✖️ Chapter 8, Part 2: Naive Matrix Multiply — Many Dots, One GPU
💡 Story: C = A × B means each element C[i][j] = dot product of row i of A and column j of B. For a 1000×1000 matrix, that's 1 million elements to compute, each needing 1000 multiplications and additions. That's 1 billion operations total! A CPU takes seconds. A GPU does it in milliseconds because every output element can be computed SIMULTANEOUSLY.
// Naive matrix multiply: each thread computes ONE output element
__global__ void naiveMatMul(float* A, float* B, float* C, int M, int K, int N) {
// A is M×K, B is K×N, C is M×N
int row = blockIdx.y * blockDim.y + threadIdx.y; // Row of C
int col = blockIdx.x * blockDim.x + threadIdx.x; // Col of C
if (row < M && col < N) {
float sum = 0.0f;
for (int k = 0; k < K; k++) {
sum += A[row * K + k] * B[k * N + col];
// A[row][k] × B[k][col] — the dot product!
}
C[row * N + col] = sum;
}
}
// For 1024×1024 matrices (M=K=N=1024):
dim3 block(16, 16); // 256 threads per block
dim3 grid(64, 64); // 4096 blocks
naiveMatMul<<<grid, block>>>(A, B, C, 1024, 1024, 1024);
// Each of the 1M threads reads 1024 values from A and 1024 from B!
// That's 2 BILLION global memory reads — this is slow because of memory bandwidth
Why naive matmul is slow:
// Complexity and memory analysis for N×N matrix multiply:
// Operations: O(N³) = for 1024×1024: ~1 billion multiply-adds
// Global reads: O(N³) for naive (both A and B read N times each!)
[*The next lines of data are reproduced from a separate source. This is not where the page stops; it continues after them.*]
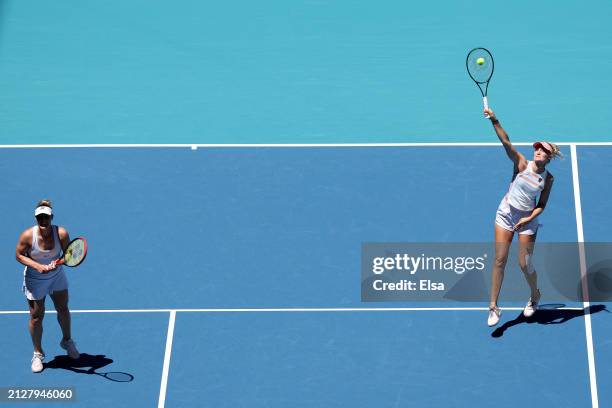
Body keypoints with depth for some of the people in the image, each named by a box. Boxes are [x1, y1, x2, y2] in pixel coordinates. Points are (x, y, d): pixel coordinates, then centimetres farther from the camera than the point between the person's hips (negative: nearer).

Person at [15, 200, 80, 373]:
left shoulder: (61, 233, -22)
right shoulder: (28, 236, -25)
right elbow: (19, 255, -13)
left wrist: (58, 261, -32)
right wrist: (37, 266, -27)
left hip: (57, 276, 2)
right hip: (35, 280, -2)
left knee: (63, 309, 16)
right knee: (36, 317, 4)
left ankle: (67, 341, 44)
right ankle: (38, 354, 24)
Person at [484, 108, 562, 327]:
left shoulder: (548, 178, -4)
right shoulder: (522, 164, -8)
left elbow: (542, 205, 1)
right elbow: (506, 142, -22)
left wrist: (530, 218, -17)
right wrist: (494, 121, -35)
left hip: (527, 219, 0)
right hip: (506, 213, 0)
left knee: (524, 264, 1)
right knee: (499, 260, -4)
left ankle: (535, 295, 33)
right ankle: (494, 307, 3)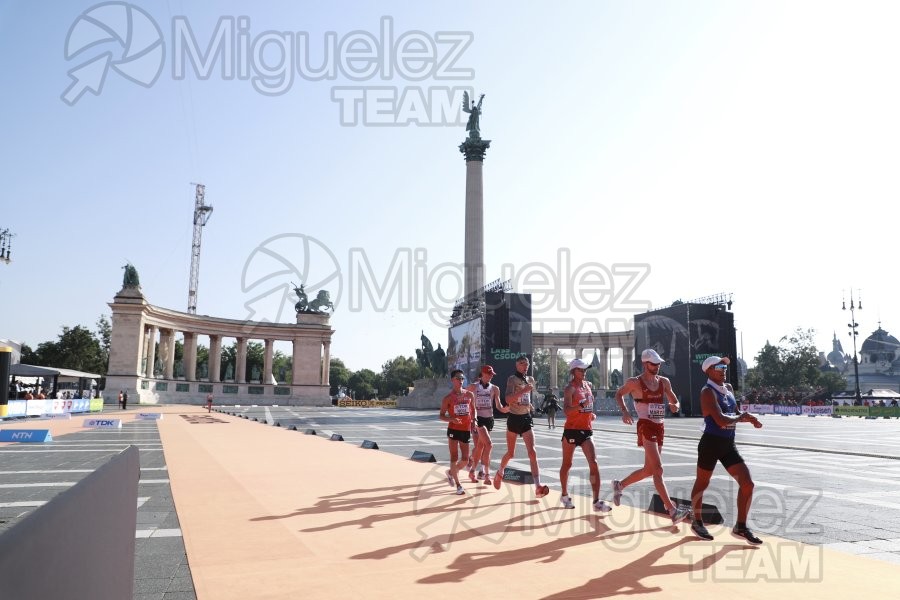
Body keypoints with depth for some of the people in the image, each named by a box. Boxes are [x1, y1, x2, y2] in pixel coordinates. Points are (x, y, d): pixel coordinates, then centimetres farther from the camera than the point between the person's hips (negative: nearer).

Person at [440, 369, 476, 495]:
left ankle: (451, 472, 33)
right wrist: (451, 419, -21)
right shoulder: (448, 398, -4)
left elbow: (473, 409, 18)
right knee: (454, 457, -3)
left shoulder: (469, 395, 4)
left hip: (466, 430, 3)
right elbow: (441, 416, -2)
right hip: (453, 429, -3)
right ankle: (458, 485, 7)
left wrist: (473, 421, 1)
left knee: (465, 459, 5)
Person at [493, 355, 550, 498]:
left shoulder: (530, 379, 9)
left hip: (526, 418, 4)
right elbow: (508, 399, -24)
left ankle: (538, 486, -15)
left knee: (532, 452, -9)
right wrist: (523, 391, -33)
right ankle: (499, 473, 39)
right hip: (514, 418, -4)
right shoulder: (512, 379, -9)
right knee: (510, 453, 10)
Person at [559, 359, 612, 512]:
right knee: (567, 464, 10)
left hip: (587, 430, 5)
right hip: (572, 430, -5)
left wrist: (591, 413, 12)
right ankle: (565, 496, 29)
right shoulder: (570, 388, -12)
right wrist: (581, 405, -40)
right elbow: (566, 410, -26)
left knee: (593, 463, -7)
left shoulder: (588, 385, 9)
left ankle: (597, 501, -7)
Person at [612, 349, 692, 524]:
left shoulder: (664, 381, 9)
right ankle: (672, 510, -14)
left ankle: (619, 485, 34)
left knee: (649, 469, 14)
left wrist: (675, 406, -8)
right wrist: (624, 411, -7)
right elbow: (618, 394, 9)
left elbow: (675, 402, 16)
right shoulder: (634, 382, -5)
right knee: (658, 469, -14)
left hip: (660, 427, 7)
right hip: (646, 426, -7)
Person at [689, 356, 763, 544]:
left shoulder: (729, 388, 11)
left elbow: (736, 414, 22)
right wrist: (741, 417, -10)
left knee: (747, 484, 0)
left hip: (729, 444, 7)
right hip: (711, 443, -7)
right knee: (702, 484, 10)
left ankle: (740, 527, 14)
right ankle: (697, 523, 29)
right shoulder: (708, 392, -15)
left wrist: (750, 419, 2)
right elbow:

// O(N³/TILE) for tiled (TILE times less global memory)
//
// With TILE=16: 16x fewer global memory accesses → ~16x memory bandwidth reduction
// This is why tiled GEMM is used in every serious ML framework!
📋 Instructions
Multiply two 3×3 matrices and show the dot product computation for the first element:
```
=== Naive Matrix Multiply: C = A × B ===
A (3x3) × B (3x3) = C (3x3)
Computing C[0][0] = dot(row0_A, col0_B):
A[0][0]*B[0][0] + A[0][1]*B[1][0] + A[0][2]*B[2][0]
= 1*7 + 2*9 + 3*11
= 7 + 18 + 33
C[0][0] = 58
Full result C = A × B:
58 64 70
139 154 169
220 244 268
On GPU: all 9 elements computed simultaneously!
```
The triple nested loop (row, col, k) is sequential on CPU. On GPU, the outer two loops (row, col) are replaced by thread grid — only the inner 'k' loop remains serial per thread. Each of the N² threads independently computes its own sum, all in parallel.